◆ **Aim of the task**
Word for word, copy out the data below, omitting pictures.

◆ **Recorded data**
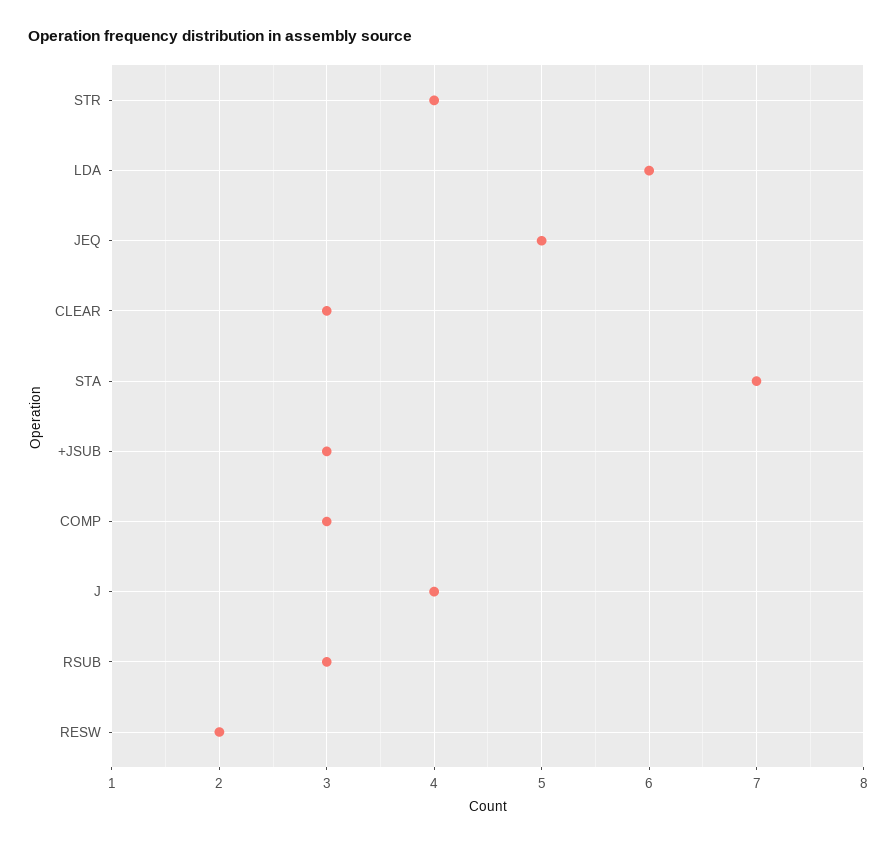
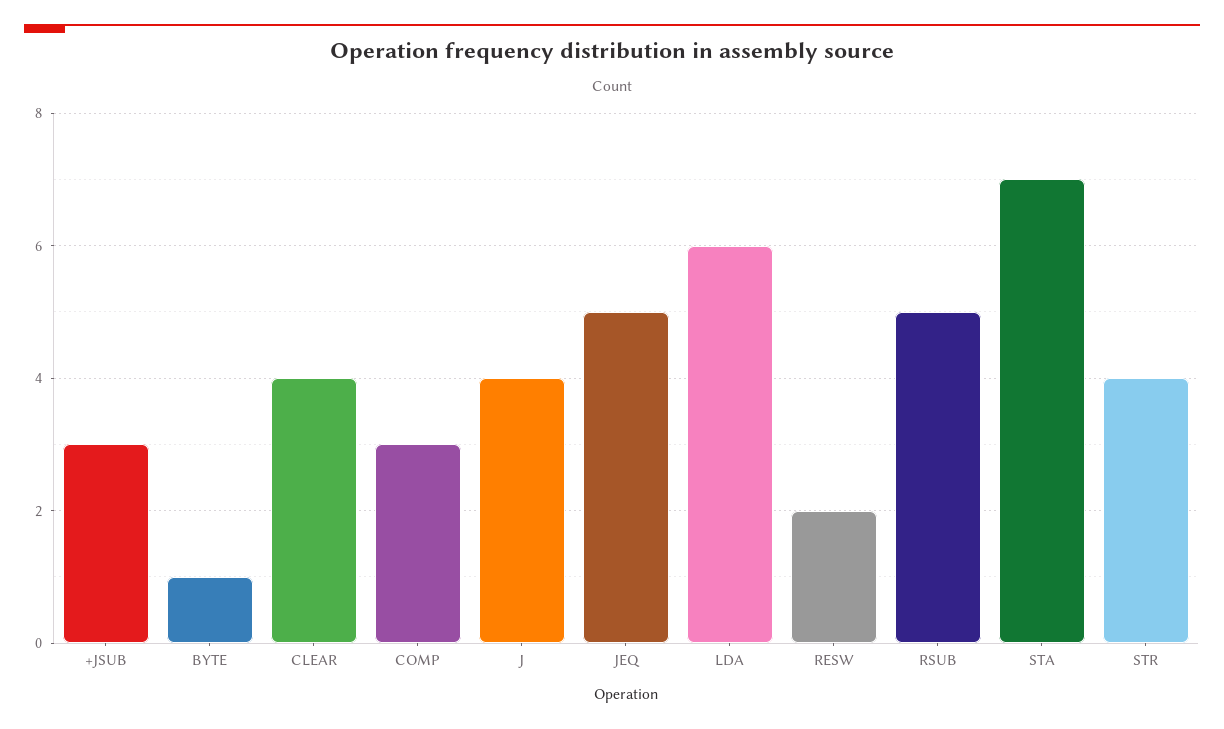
  {
    "STR": 4,
    "LDA": 6,
    "JEQ": 5,
-   "CLEAR": 3,
+   "CLEAR": 4,
    "STA": 7,
    "+JSUB": 3,
    "COMP": 3,
    "J": 4,
-   "RSUB": 3,
+   "RSUB": 5,
-   "RESW": 2
+   "RESW": 2,
+   "BYTE": 1
  }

◆ **Finished task**
  {
    "STR": 4,
    "LDA": 6,
    "JEQ": 5,
-   "CLEAR": 3,
+   "CLEAR": 4,
    "STA": 7,
    "+JSUB": 3,
    "COMP": 3,
    "J": 4,
-   "RSUB": 3,
+   "RSUB": 5,
-   "RESW": 2
+   "RESW": 2,
+   "BYTE": 1
  }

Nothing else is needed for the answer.